Nonlinear model-predictive control with hysteresis compensation of an electro-pneumatic clutch for truck applications

This contribution presents two real-time capable nonlinear model-predictive control (NMPC) approaches for an electro-pneumatic clutch for heavy trucks: a centralized control approach and a cascaded one. A clutch is necessary at start-up or during gear shifts to connect or disconnect the combustion engine and the gear box. This automated actuator disburdens the driver and provides the necessary actuation force according to the large torque typically transmitted through the drive train. The force characteristic of the clutch, however, is subject to hysteresis, which is described by a generalized Bouc–Wen model and used for a feedforward hysteresis compensation in the control algorithm.

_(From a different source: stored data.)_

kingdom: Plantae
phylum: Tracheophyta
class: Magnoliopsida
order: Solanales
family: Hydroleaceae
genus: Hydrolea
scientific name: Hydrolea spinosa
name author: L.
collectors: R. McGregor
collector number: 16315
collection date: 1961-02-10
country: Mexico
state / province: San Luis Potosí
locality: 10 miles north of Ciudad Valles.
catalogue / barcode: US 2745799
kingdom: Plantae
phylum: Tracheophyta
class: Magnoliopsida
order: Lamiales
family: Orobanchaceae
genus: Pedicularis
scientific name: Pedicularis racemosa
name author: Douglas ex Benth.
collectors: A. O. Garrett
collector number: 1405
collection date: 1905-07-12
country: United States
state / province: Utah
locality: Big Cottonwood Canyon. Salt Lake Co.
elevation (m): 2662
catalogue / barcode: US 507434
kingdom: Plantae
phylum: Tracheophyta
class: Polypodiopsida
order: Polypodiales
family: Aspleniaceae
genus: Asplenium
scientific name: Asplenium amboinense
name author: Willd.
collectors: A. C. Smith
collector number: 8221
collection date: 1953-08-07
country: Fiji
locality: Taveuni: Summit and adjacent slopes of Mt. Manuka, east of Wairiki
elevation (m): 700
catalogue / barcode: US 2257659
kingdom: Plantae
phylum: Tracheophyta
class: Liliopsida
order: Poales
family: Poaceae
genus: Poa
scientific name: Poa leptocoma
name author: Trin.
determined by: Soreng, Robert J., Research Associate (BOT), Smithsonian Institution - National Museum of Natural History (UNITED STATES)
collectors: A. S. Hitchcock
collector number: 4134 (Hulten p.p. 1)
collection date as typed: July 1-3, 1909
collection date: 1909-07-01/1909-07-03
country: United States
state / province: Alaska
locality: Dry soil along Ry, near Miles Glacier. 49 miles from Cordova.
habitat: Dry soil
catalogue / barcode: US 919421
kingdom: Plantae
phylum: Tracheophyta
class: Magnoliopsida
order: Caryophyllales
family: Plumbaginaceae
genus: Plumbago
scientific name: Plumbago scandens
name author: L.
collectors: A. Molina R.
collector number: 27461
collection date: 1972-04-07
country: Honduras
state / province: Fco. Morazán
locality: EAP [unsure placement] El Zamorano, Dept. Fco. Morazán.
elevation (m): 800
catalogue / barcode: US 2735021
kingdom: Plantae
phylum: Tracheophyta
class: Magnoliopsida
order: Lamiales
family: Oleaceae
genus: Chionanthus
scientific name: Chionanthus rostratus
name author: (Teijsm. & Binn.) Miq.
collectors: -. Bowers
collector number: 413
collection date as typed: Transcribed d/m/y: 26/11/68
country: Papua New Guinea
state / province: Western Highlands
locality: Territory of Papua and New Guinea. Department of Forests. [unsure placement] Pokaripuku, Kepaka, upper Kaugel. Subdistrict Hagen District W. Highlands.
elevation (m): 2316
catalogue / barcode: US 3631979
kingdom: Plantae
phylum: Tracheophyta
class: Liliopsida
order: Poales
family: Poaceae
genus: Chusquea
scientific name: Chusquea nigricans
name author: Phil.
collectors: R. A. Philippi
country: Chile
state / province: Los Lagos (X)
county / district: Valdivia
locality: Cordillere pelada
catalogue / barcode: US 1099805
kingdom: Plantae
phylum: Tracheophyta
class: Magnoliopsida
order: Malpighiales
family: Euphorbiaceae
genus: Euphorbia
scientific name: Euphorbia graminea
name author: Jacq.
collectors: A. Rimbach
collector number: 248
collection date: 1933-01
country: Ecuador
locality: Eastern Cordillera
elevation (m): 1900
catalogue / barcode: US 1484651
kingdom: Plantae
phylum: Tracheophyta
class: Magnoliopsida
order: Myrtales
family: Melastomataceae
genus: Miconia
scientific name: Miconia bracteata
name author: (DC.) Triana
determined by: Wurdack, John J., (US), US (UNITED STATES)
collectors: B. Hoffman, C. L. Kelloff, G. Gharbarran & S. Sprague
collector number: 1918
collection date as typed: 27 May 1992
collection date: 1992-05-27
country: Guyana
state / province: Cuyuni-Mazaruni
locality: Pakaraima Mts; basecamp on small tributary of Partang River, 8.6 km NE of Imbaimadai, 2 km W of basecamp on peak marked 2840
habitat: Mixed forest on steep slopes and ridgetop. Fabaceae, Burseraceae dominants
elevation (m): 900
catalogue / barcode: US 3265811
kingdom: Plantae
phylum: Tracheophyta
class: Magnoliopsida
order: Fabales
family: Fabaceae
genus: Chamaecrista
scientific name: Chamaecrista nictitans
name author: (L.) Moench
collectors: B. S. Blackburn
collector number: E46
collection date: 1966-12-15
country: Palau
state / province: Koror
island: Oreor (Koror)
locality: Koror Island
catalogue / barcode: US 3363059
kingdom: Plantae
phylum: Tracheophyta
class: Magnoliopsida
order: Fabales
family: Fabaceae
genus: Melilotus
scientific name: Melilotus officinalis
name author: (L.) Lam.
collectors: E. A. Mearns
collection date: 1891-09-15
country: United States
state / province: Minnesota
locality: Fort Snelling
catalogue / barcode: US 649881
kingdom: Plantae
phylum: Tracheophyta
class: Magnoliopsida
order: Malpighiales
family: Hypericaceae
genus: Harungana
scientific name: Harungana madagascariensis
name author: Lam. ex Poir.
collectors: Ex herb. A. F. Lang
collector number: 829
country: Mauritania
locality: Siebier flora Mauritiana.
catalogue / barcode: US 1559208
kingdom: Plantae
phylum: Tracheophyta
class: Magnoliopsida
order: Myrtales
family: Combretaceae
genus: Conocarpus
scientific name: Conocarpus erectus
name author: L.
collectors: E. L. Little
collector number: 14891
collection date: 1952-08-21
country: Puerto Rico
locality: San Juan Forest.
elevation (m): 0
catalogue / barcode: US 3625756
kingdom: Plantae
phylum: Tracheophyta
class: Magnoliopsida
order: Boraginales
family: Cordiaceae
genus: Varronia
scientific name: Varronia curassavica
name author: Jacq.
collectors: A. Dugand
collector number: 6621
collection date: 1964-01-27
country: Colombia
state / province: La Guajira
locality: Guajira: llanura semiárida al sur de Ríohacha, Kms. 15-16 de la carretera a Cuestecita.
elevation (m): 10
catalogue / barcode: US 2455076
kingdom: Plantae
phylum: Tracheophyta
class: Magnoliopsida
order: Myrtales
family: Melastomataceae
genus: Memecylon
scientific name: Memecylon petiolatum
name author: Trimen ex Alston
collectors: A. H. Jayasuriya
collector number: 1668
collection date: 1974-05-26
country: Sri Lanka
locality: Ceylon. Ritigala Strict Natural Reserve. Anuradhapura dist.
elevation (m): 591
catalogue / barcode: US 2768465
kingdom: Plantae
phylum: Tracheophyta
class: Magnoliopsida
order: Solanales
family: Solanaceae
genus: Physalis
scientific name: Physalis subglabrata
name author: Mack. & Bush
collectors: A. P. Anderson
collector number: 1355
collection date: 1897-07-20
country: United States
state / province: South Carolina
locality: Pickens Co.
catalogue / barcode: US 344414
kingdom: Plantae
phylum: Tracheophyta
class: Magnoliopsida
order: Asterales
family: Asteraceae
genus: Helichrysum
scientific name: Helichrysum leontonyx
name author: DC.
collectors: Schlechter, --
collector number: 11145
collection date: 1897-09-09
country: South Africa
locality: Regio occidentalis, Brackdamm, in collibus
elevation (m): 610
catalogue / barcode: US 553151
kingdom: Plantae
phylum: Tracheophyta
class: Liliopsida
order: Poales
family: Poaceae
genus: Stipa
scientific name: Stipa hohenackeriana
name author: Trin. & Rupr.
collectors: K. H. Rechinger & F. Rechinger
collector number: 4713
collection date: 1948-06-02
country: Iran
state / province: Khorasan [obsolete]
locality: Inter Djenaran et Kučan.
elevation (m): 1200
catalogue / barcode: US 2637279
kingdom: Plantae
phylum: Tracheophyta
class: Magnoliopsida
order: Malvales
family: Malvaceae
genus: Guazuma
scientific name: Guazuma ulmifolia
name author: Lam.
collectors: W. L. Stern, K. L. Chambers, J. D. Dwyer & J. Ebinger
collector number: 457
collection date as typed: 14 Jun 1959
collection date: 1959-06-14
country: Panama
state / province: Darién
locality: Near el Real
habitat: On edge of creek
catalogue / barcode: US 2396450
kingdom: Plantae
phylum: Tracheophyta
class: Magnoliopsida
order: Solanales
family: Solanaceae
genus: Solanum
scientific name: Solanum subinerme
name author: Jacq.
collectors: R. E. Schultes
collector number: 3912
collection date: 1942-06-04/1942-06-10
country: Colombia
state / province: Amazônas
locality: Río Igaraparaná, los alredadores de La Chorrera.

The proposed NMPC-algorithm involves (i) a minimization of the difference between the desired and predicted state vector at the end of the prediction horizon and (ii) flatness-based techniques to compute desired trajectories for the complete state vector as well as the control input. The optimal control is given by an additional, minimum-norm control input that minimizes the difference between the predicted state vector and the desired one at the end of the prediction horizon. Thereby, the computation effort of the NMPC approaches can be kept relatively small, and a real-time evaluation becomes possible. A reduced-order observer estimates an effective pressure in the clutch that also accounts for an uncertain disturbance force. Thereby, a disturbance compensation and a high tracking accuracy is achievable for the piston position as controlled variable. The efficiency of the two proposed control structures is emphasized by experimental results from a dedicated test rig.